*** Exercise materials ***

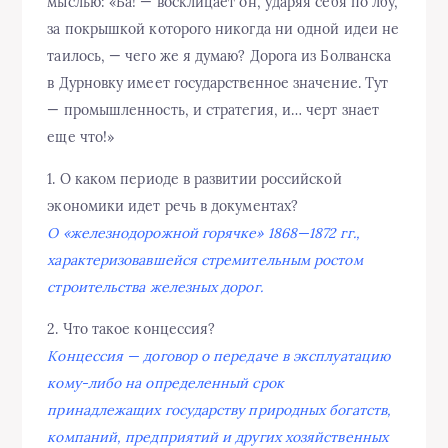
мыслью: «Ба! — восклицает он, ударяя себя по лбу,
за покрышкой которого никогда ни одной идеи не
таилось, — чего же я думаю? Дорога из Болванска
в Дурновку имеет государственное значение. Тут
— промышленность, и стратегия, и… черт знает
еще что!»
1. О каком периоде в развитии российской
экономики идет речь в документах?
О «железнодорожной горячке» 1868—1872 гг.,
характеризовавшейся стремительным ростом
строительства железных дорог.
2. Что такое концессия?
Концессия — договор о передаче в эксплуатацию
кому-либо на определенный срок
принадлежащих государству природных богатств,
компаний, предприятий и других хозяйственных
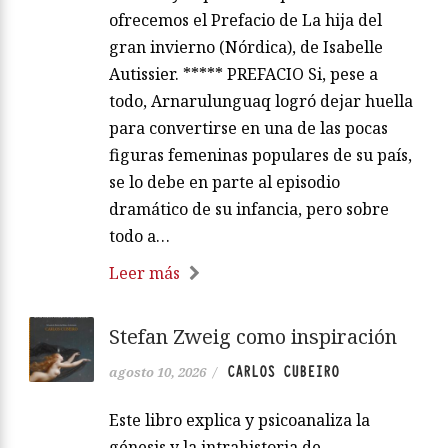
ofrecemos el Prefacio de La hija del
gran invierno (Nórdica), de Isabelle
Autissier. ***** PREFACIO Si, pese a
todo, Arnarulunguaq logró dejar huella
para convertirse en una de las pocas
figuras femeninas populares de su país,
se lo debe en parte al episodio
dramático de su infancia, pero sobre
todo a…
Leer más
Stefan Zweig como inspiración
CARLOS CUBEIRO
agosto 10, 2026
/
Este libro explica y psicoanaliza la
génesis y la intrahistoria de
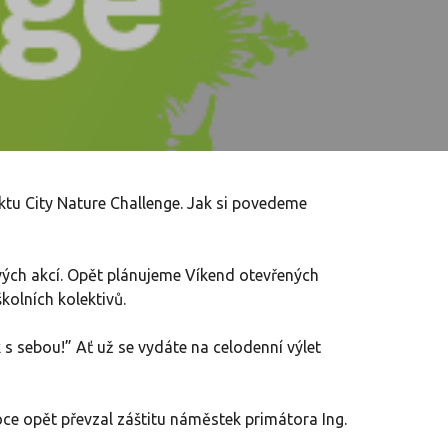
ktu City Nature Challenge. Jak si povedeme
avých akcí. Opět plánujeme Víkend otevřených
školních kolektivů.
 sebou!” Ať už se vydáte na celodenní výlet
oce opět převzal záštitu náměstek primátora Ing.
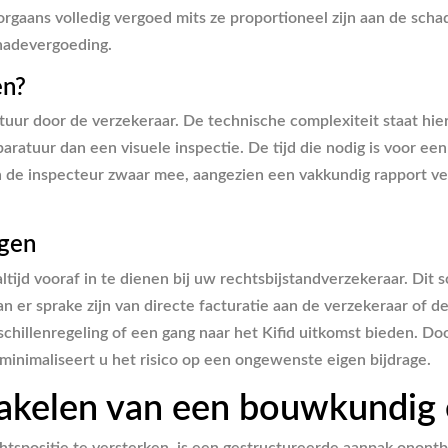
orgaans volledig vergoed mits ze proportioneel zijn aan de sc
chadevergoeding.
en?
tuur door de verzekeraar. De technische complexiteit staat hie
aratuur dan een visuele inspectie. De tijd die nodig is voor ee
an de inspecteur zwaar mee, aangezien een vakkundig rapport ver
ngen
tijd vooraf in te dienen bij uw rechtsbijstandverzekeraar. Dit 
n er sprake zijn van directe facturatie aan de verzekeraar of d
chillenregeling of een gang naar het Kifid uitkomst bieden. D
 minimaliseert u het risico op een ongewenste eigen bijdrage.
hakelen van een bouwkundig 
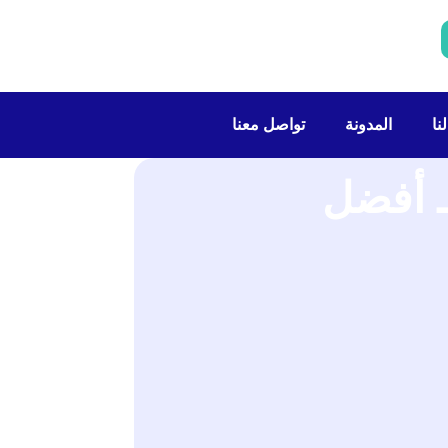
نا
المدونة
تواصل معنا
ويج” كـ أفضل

*** End of Exercise materials ***

* Problem to solve
Return every entry exactly, dropping the pictures.

* Reply
мыслью: «Ба! — восклицает он, ударяя себя по лбу,
за покрышкой которого никогда ни одной идеи не
таилось, — чего же я думаю? Дорога из Болванска
в Дурновку имеет государственное значение. Тут
— промышленность, и стратегия, и… черт знает
еще что!»
1. О каком периоде в развитии российской
экономики идет речь в документах?
О «железнодорожной горячке» 1868—1872 гг.,
характеризовавшейся стремительным ростом
строительства железных дорог.
2. Что такое концессия?
Концессия — договор о передаче в эксплуатацию
кому-либо на определенный срок
принадлежащих государству природных богатств,
компаний, предприятий и других хозяйственных
ofrecemos el Prefacio de La hija del
gran invierno (Nórdica), de Isabelle
Autissier. ***** PREFACIO Si, pese a
todo, Arnarulunguaq logró dejar huella
para convertirse en una de las pocas
figuras femeninas populares de su país,
se lo debe en parte al episodio
dramático de su infancia, pero sobre
todo a…
Leer más
Stefan Zweig como inspiración
CARLOS CUBEIRO
agosto 10, 2026
/
Este libro explica y psicoanaliza la
génesis y la intrahistoria de
ktu City Nature Challenge. Jak si povedeme
avých akcí. Opět plánujeme Víkend otevřených
školních kolektivů.
 sebou!” Ať už se vydáte na celodenní výlet
oce opět převzal záštitu náměstek primátora Ing.
orgaans volledig vergoed mits ze proportioneel zijn aan de sc
chadevergoeding.
en?
tuur door de verzekeraar. De technische complexiteit staat hie
aratuur dan een visuele inspectie. De tijd die nodig is voor ee
an de inspecteur zwaar mee, aangezien een vakkundig rapport ver
ngen
tijd vooraf in te dienen bij uw rechtsbijstandverzekeraar. Dit 
n er sprake zijn van directe facturatie aan de verzekeraar of d
chillenregeling of een gang naar het Kifid uitkomst bieden. D
 minimaliseert u het risico op een ongewenste eigen bijdrage.
hakelen van een bouwkundig 
نا
المدونة
تواصل معنا
ويج” كـ أفضل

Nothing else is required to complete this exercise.